[Text-based design files]
"""

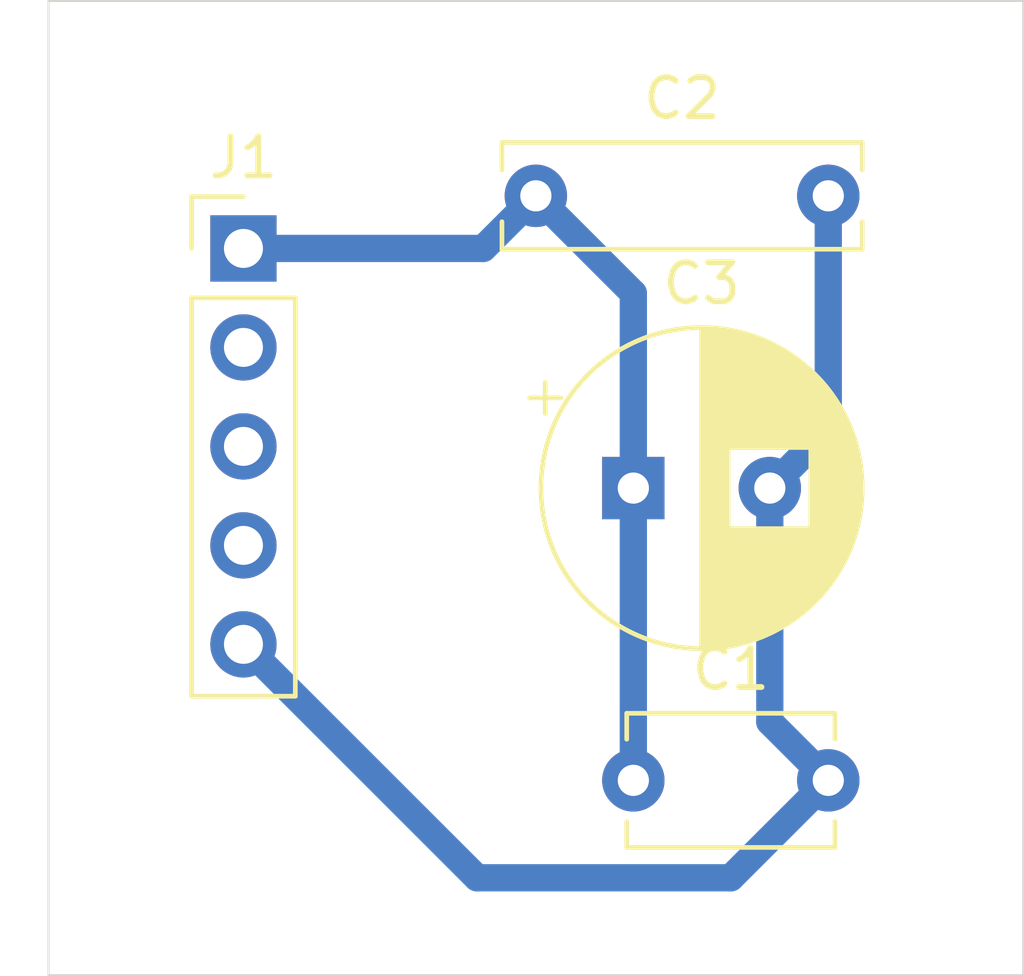
<source format=kicad_pcb>
(kicad_pcb
	(version 20240108)
	(generator "pcbnew")
	(generator_version "8.0")
	(general
		(thickness 1.6)
		(legacy_teardrops no)
	)
	(paper "A4")
	(layers
		(0 "F.Cu" signal)
		(31 "B.Cu" signal)
		(32 "B.Adhes" user "B.Adhesive")
		(33 "F.Adhes" user "F.Adhesive")
		(34 "B.Paste" user)
		(35 "F.Paste" user)
		(36 "B.SilkS" user "B.Silkscreen")
		(37 "F.SilkS" user "F.Silkscreen")
		(38 "B.Mask" user)
		(39 "F.Mask" user)
		(40 "Dwgs.User" user "User.Drawings")
		(41 "Cmts.User" user "User.Comments")
		(42 "Eco1.User" user "User.Eco1")
		(43 "Eco2.User" user "User.Eco2")
		(44 "Edge.Cuts" user)
		(45 "Margin" user)
		(46 "B.CrtYd" user "B.Courtyard")
		(47 "F.CrtYd" user "F.Courtyard")
		(48 "B.Fab" user)
		(49 "F.Fab" user)
		(50 "User.1" user)
		(51 "User.2" user)
		(52 "User.3" user)
		(53 "User.4" user)
		(54 "User.5" user)
		(55 "User.6" user)
		(56 "User.7" user)
		(57 "User.8" user)
		(58 "User.9" user)
	)
	(setup
		(pad_to_mask_clearance 0)
		(allow_soldermask_bridges_in_footprints no)
		(pcbplotparams
			(layerselection 0x00010fc_ffffffff)
			(plot_on_all_layers_selection 0x0000000_00000000)
			(disableapertmacros no)
			(usegerberextensions no)
			(usegerberattributes yes)
			(usegerberadvancedattributes yes)
			(creategerberjobfile yes)
			(dashed_line_dash_ratio 12.000000)
			(dashed_line_gap_ratio 3.000000)
			(svgprecision 4)
			(plotframeref no)
			(viasonmask no)
			(mode 1)
			(useauxorigin no)
			(hpglpennumber 1)
			(hpglpenspeed 20)
			(hpglpendiameter 15.000000)
			(pdf_front_fp_property_popups yes)
			(pdf_back_fp_property_popups yes)
			(dxfpolygonmode yes)
			(dxfimperialunits yes)
			(dxfusepcbnewfont yes)
			(psnegative no)
			(psa4output no)
			(plotreference yes)
			(plotvalue yes)
			(plotfptext yes)
			(plotinvisibletext no)
			(sketchpadsonfab no)
			(subtractmaskfromsilk no)
			(outputformat 1)
			(mirror no)
			(drillshape 0)
			(scaleselection 1)
			(outputdirectory "D:/PCB_alim/")
		)
	)
	(net 0 "")
	(net 1 "Net-(J1-Pin_5)")
	(net 2 "Net-(J1-Pin_1)")
	(net 3 "unconnected-(J1-Pin_4-Pad4)")
	(net 4 "unconnected-(J1-Pin_2-Pad2)")
	(net 5 "unconnected-(J1-Pin_3-Pad3)")
	(footprint "Capacitor_THT:C_Rect_L9.0mm_W2.5mm_P7.50mm_MKT" (layer "F.Cu") (at 125 62.5))
	(footprint "Capacitor_THT:CP_Radial_D8.0mm_P3.50mm" (layer "F.Cu") (at 127.5 70))
	(footprint "Connector_PinHeader_2.54mm:PinHeader_1x05_P2.54mm_Vertical" (layer "F.Cu") (at 117.5 63.85))
	(footprint "Capacitor_THT:C_Disc_D5.1mm_W3.2mm_P5.00mm" (layer "F.Cu") (at 127.5 77.5))
	(gr_rect
		(start 112.5 57.5)
		(end 137.5 82.5)
		(stroke
			(width 0.05)
			(type default)
		)
		(fill none)
		(layer "Edge.Cuts")
		(uuid "6d60f736-7a49-49d2-a89f-5732346e4cba")
	)
	(segment
		(start 131 70)
		(end 131 76)
		(width 0.7)
		(layer "B.Cu")
		(net 1)
		(uuid "18dbad16-4c3f-433b-abbc-bcfa7ebe3129")
	)
	(segment
		(start 123.49 80)
		(end 117.5 74.01)
		(width 0.7)
		(layer "B.Cu")
		(net 1)
		(uuid "551cb117-69b1-4a84-896a-e416bf1a0faf")
	)
	(segment
		(start 131 76)
		(end 132.5 77.5)
		(width 0.7)
		(layer "B.Cu")
		(net 1)
		(uuid "7145ade2-585f-4620-ba0b-3478de51509f")
	)
	(segment
		(start 130 80)
		(end 123.49 80)
		(width 0.7)
		(layer "B.Cu")
		(net 1)
		(uuid "72753ded-1b77-448f-9374-3e34dedf5d56")
	)
	(segment
		(start 132.5 68.5)
		(end 131 70)
		(width 0.7)
		(layer "B.Cu")
		(net 1)
		(uuid "8912e385-4293-46be-9e9b-c4ec12a98f22")
	)
	(segment
		(start 132.5 62.5)
		(end 132.5 68.5)
		(width 0.7)
		(layer "B.Cu")
		(net 1)
		(uuid "9a9e2b96-33d1-46f2-bede-d3e1676e7b76")
	)
	(segment
		(start 132.5 77.5)
		(end 130 80)
		(width 0.7)
		(layer "B.Cu")
		(net 1)
		(uuid "b7b5034c-0472-4569-94ec-bf7283e56597")
	)
	(segment
		(start 127.5 70)
		(end 127.5 65)
		(width 0.7)
		(layer "B.Cu")
		(net 2)
		(uuid "29d1ecb5-d303-49f8-91e2-fe5a01c5ce96")
	)
	(segment
		(start 123.65 63.85)
		(end 125 62.5)
		(width 0.7)
		(layer "B.Cu")
		(net 2)
		(uuid "305a20b9-38ba-4229-8c86-0d02822bc074")
	)
	(segment
		(start 127.5 65)
		(end 125 62.5)
		(width 0.7)
		(layer "B.Cu")
		(net 2)
		(uuid "3534279e-52b0-4048-8594-e6a28d03220d")
	)
	(segment
		(start 117.5 63.85)
		(end 123.65 63.85)
		(width 0.7)
		(layer "B.Cu")
		(net 2)
		(uuid "ccadb340-b0e9-47dd-9c5c-67b20cdae2dd")
	)
	(segment
		(start 127.5 77.5)
		(end 127.5 70)
		(width 0.7)
		(layer "B.Cu")
		(net 2)
		(uuid "fd5b733d-99cb-4997-a5bc-d62500c65d5a")
	)
)

</source>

"""

● What you will do
Number of lines above containing "CrtYd": state it and nothing else.

● Output of the exercise
2